The comments were made by Unite representative Terry Cunliffe after David Whiting, chief executive of Yorkshire Ambulance Service, stood down on Monday.
Mr Whiting oversaw the “de-recognition” of Unite in January 2013 after the union complained about re-structuring of the workforce, sparking a series of walk outs by Unite members.
The service is also set to be hit by another large scale strike on Monday as union members from Unite and Unison walk out for four hours on Monday morning.
The Examiner understands Mr Whiting’s resignation also comes just days before the Yorkshire Ambulance Service (YAS) is to be inspected by watchdog, the Care Quality Commission (CQC).
At the public Governing Body meeting of Greater Huddersfield Clinical Commissioning Group last week, members were told other health organisations were being asked for “intelligence” to feed into the CQC’s inspection of YAS.
The inspection comes as the embattled ambulance service continues to struggle to meet its targets for attending the most urgent 999 calls.
As reported last month, in Huddersfield YAS breached NHS guidelines to attend the most serious life threatening calls 358 times (one out of three calls) last August.
Mr Cunliffe, who has been locked in an impasse with YAS for almost two years, said it was time for a fresh start for the embattled service.

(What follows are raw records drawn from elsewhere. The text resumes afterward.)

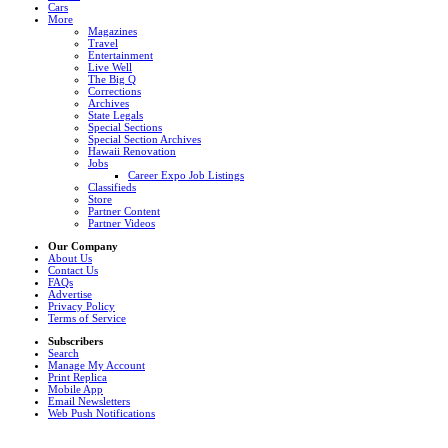
Cars
More
Magazines
Travel
Entertainment
Live Well
The Big Q
Corrections
Archives
State Legals
Special Sections
Special Section Archives
Hawaii Renovation
Jobs
Career Expo Job Listings
Classifieds
Store
Partner Content
Partner Videos
Our Company
About Us
Contact Us
FAQs
Advertise
Privacy Policy
Terms of Service
Subscribers
Search
Manage My Account
Print Replica
Mobile App
Email Newsletters
Web Push Notifications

He said: “This is not a time for recriminations, but a time to rebuild the service for the benefit of patients and staff.

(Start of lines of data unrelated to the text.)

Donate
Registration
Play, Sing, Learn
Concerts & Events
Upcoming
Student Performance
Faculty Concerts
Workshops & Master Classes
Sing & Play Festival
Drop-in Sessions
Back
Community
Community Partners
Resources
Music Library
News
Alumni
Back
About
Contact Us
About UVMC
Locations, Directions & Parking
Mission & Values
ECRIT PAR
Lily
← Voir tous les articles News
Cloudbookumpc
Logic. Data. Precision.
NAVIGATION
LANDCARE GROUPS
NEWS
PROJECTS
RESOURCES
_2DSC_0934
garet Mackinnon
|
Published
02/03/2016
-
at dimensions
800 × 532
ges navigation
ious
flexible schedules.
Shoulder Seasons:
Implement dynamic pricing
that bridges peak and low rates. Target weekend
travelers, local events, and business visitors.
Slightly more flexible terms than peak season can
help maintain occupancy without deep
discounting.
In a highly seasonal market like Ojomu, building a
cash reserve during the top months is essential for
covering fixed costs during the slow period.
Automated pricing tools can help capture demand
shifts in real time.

“We see this as a new chapter opening up and Unite is determined to play a constructive role in this renewal process
“Unite will be seeking an early meeting with the new chief executive when he or she is appointed for talks to rebuild the service.
“I would also like to pay great tribute to our members who have shown enormous solidarity and resolve during very difficult times over the last two years.”

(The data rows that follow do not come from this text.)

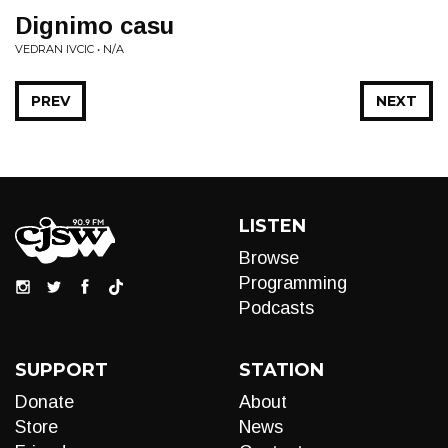
Dignimo casu
VEDRAN IVCIC • N/A
PREV
NEXT
LISTEN
Browse
Programming
Podcasts
SUPPORT
STATION
Donate
About
Store
News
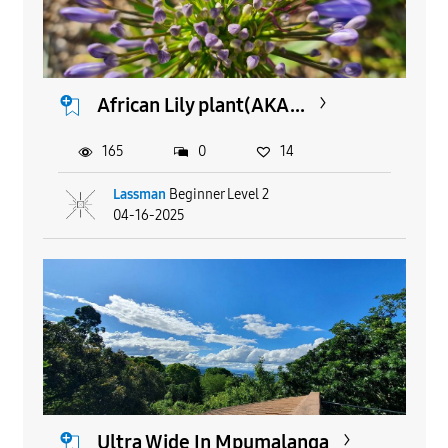
African Lily plant(AKA...
165
0
14
Lassman
Beginner Level 2
04-16-2025
Ultra Wide In Mpumalanga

Health workers are set to walk out on Monday to take part in nationally agreed industrial action.
Midwives, nurses and paramedics across Kirklees and Calderdale are among thousands of NHS staff set to strike from 7am to 11am.
Those working in urgent care will offer “life and limb” support during the four hours of industrial action.
Union members are asked to “work to rule” until Friday, November 28 by refusing to do overtime and insisting on taking their breaks.
In all, members of 11 unions will walk out in another show of protest at the coalition’s controversial decision not to accept a recommended one per cent pay rise for all NHS staff.
The strike comes just six weeks after last month’s walk out – the biggest NHS strike since 1982.
The October 13 strike saw picket lines at Huddersfield Ambulance Station on Trinity Street and at the Acre Street entrance of Huddersfield Royal Infirmary.
Members have vowed they will continue action until Health Secretary Jeremy Hunt agrees to resume pay talks.
A similar strike by local government workers was averted after fresh talks were agreed.